### Instruction A
Answer these questions about the passage on North Carolina assault crimes:
(i) Which case held that an additional element in a North Carolina assault crime can satisfy the mens rea required for a crime of violence?
(ii) What additional element did the assault in that case require proof of?
(iii) Besides the element of assault, what two additional elements does assault by strangulation contain?

What's more, we have held that an additional element contained in a North Carolina assault crime can satisfy the requisite mens rea required for a crime of violence. See United States v. Townsend , 886 F.3d 441, 445–47 (4th Cir. 2018). In Townsend , we addressed whether the North Carolina crime of assault with a deadly weapon with intent to kill inflicting serious injury was a crime of violence. Id. at 444. We rejected the appellant's argument, which relied on Vinson , that all assaults in North Carolina required merely proof of culpable negligence, because the specific assault in Townsend required proof of the additional element of a specific intent to kill. Id. at 446–47. Townsend thus provides that where a North Carolina assault offense contains an additional element satisfying the requisite mens rea, that element may qualify the offense as a crime of violence.

B.

Besides the element of assault, the crime of assault by strangulation contains two additional elements: (1) inflicting physical injury and (2) by strangulation. We must decide if these additional elements require a purposeful, knowing or intentional state of mind. If either does, then assault by strangulation is a crime of violence.

1.

### Instruction B
Extract the part of the records that opens with the line containing "phylum: Tracheophyta" and runs through the end of the records, reproducing those lines without changes. Leave the pictures out of your answer.

### Available records
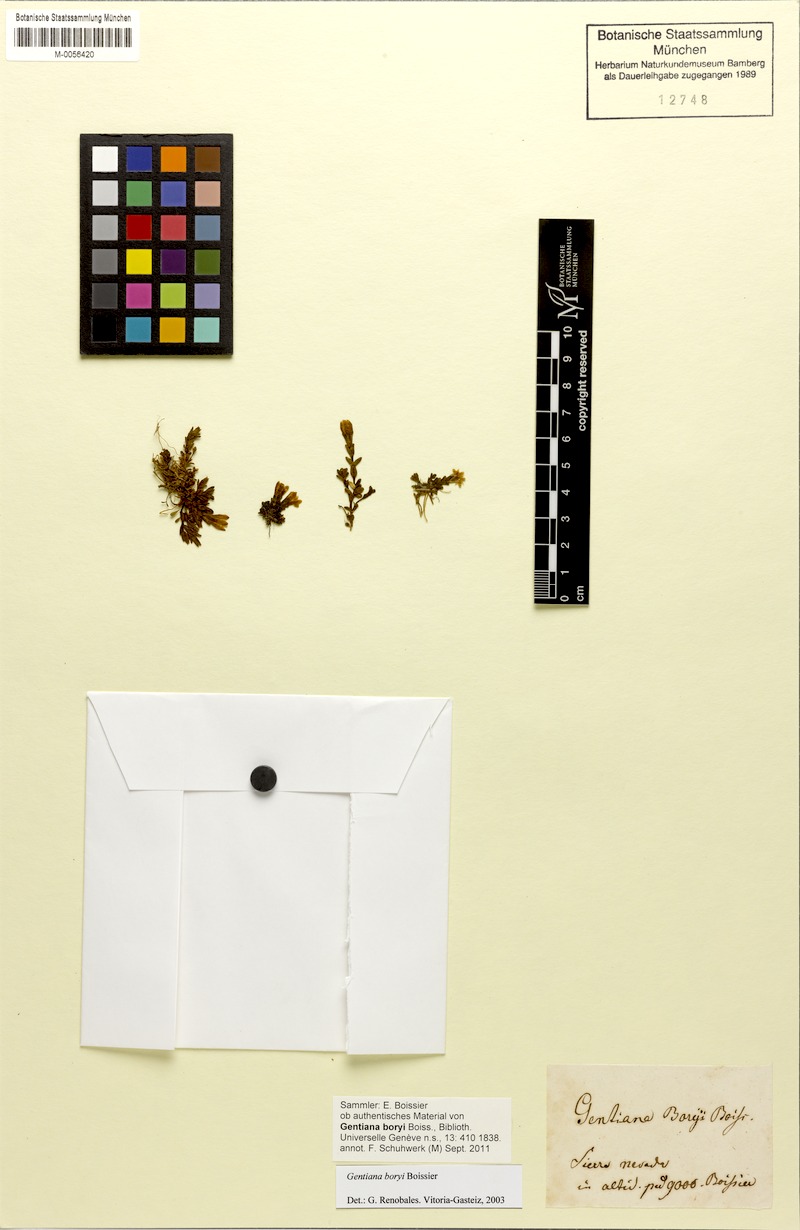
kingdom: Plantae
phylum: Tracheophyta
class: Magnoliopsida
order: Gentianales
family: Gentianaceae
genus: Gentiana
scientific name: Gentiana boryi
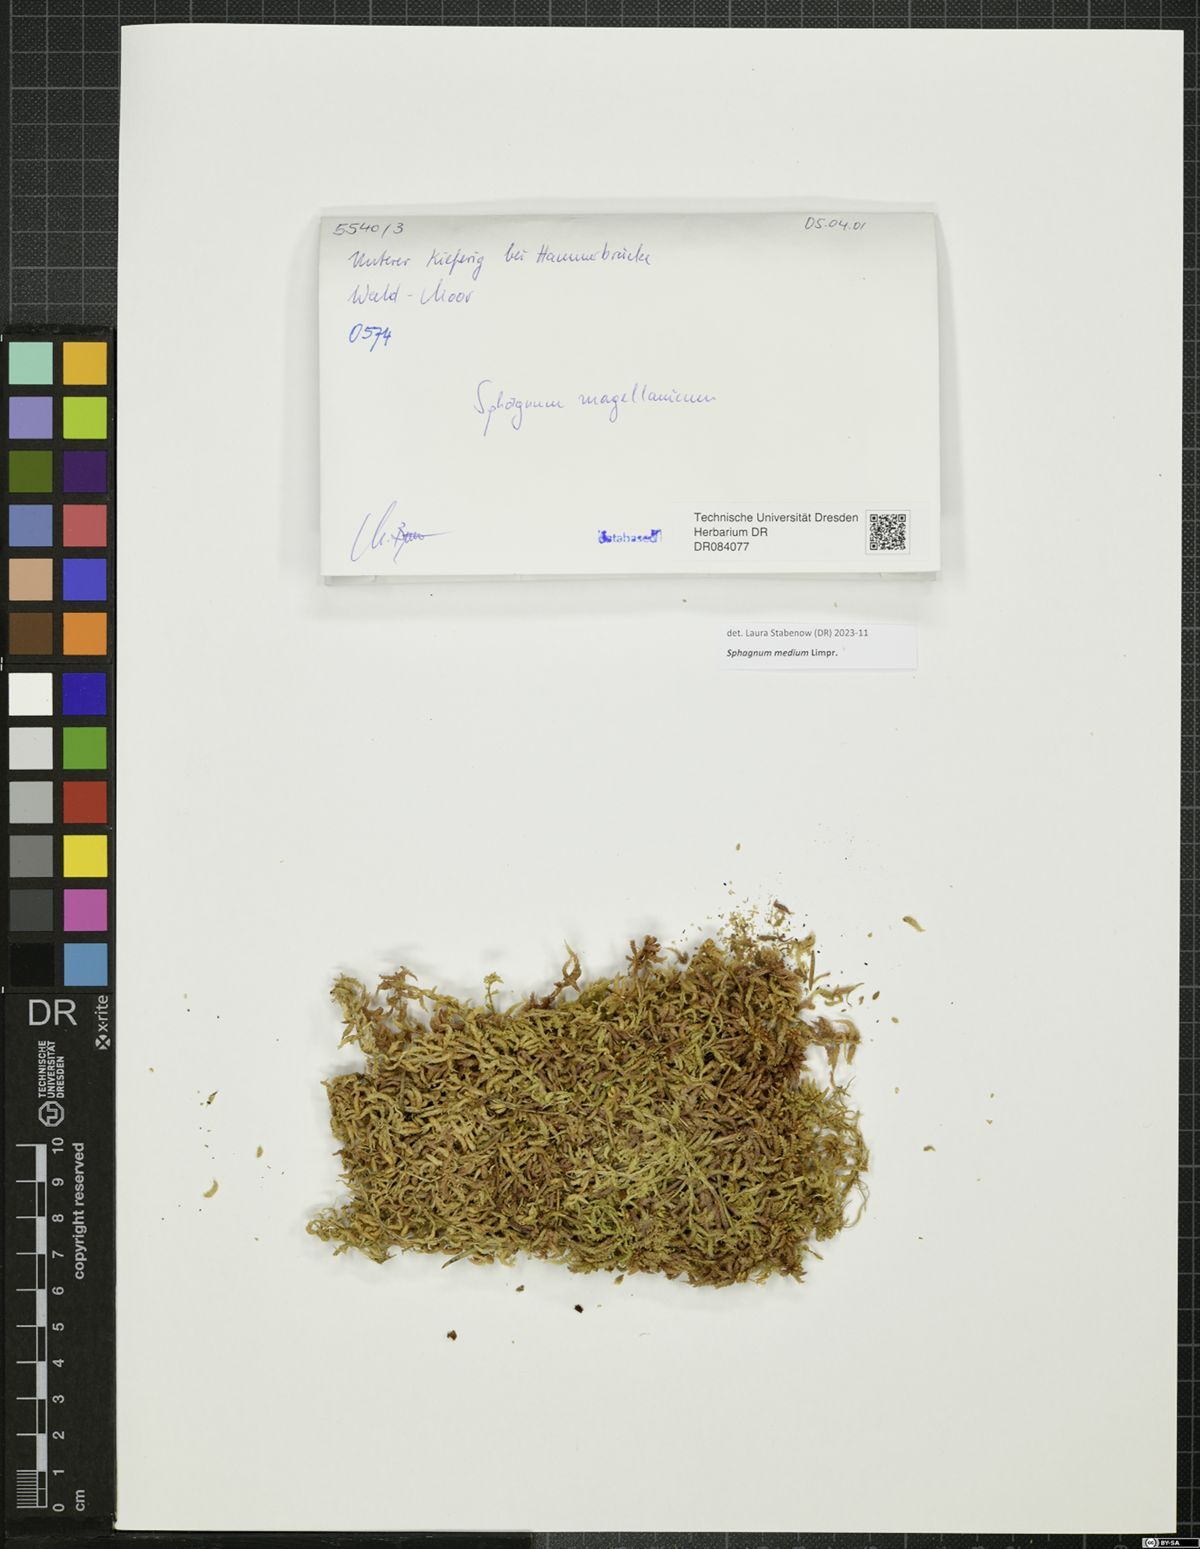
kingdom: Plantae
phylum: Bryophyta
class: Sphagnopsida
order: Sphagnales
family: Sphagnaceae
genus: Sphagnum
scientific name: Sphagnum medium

### Complete response A
(i) United States v. Townsend, 886 F.3d 441 (4th Cir. 2018).
(ii) A specific intent to kill.
(iii) Inflicting physical injury, and doing so by strangulation.

### Complete response B
phylum: Tracheophyta
class: Magnoliopsida
order: Gentianales
family: Gentianaceae
genus: Gentiana
scientific name: Gentiana boryi
kingdom: Plantae
phylum: Bryophyta
class: Sphagnopsida
order: Sphagnales
family: Sphagnaceae
genus: Sphagnum
scientific name: Sphagnum medium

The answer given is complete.